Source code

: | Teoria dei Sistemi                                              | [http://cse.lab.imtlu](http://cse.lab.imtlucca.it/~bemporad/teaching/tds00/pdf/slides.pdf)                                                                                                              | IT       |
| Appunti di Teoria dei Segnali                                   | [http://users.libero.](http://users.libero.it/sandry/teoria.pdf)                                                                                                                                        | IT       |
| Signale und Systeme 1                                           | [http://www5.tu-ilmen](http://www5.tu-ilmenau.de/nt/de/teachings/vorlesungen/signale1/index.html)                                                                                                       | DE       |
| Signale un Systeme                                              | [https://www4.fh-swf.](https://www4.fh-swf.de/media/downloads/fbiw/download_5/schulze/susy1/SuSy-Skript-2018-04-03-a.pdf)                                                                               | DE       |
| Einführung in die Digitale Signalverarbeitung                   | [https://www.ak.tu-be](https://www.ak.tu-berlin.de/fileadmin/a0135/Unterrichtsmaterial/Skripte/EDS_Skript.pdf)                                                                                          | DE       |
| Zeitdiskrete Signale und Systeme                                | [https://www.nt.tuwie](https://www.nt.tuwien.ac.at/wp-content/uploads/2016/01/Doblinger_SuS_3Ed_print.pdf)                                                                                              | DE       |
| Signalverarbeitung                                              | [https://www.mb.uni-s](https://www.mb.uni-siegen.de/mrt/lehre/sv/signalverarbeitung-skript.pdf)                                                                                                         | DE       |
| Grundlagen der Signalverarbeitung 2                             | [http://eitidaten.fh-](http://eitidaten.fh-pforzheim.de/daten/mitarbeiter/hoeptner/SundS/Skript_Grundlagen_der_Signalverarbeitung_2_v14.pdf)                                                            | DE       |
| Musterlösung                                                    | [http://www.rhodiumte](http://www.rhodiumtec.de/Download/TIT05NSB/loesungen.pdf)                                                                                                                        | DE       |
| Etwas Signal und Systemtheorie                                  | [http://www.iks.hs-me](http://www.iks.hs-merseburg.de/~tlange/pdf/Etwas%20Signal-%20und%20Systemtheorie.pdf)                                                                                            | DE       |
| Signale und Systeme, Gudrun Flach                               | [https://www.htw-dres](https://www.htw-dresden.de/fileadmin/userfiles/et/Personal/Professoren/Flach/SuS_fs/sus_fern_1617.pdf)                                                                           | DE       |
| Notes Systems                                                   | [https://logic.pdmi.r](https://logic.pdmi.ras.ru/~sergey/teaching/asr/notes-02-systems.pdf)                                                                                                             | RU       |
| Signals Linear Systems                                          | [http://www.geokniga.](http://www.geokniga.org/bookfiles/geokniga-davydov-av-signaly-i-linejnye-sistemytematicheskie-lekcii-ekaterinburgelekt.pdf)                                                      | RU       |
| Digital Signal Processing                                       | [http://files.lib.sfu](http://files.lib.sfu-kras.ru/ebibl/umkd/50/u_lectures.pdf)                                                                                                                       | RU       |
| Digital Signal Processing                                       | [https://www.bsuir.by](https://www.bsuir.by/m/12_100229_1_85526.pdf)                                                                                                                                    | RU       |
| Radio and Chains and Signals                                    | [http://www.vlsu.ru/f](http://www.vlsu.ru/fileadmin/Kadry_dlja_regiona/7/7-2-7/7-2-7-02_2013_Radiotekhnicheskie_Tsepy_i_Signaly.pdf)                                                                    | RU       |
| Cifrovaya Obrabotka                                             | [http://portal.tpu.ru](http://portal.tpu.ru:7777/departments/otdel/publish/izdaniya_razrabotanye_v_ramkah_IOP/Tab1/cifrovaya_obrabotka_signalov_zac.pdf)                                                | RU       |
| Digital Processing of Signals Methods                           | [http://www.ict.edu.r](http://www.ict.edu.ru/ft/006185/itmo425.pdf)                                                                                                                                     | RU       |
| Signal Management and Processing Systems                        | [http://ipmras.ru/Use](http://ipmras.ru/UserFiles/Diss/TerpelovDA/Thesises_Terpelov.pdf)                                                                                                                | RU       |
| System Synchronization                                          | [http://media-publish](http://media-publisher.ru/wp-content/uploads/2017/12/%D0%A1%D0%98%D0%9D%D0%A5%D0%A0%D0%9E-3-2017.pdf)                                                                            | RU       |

» Brief: Wherever the string "media" appears in the data above, copy the line it sits in.

» Response area:
| Signale un Systeme                                              | [https://www4.fh-swf.](https://www4.fh-swf.de/media/downloads/fbiw/download_5/schulze/susy1/SuSy-Skript-2018-04-03-a.pdf)                                                                               | DE       |
| System Synchronization                                          | [http://media-publish](http://media-publisher.ru/wp-content/uploads/2017/12/%D0%A1%D0%98%D0%9D%D0%A5%D0%A0%D0%9E-3-2017.pdf)                                                                            | RU       |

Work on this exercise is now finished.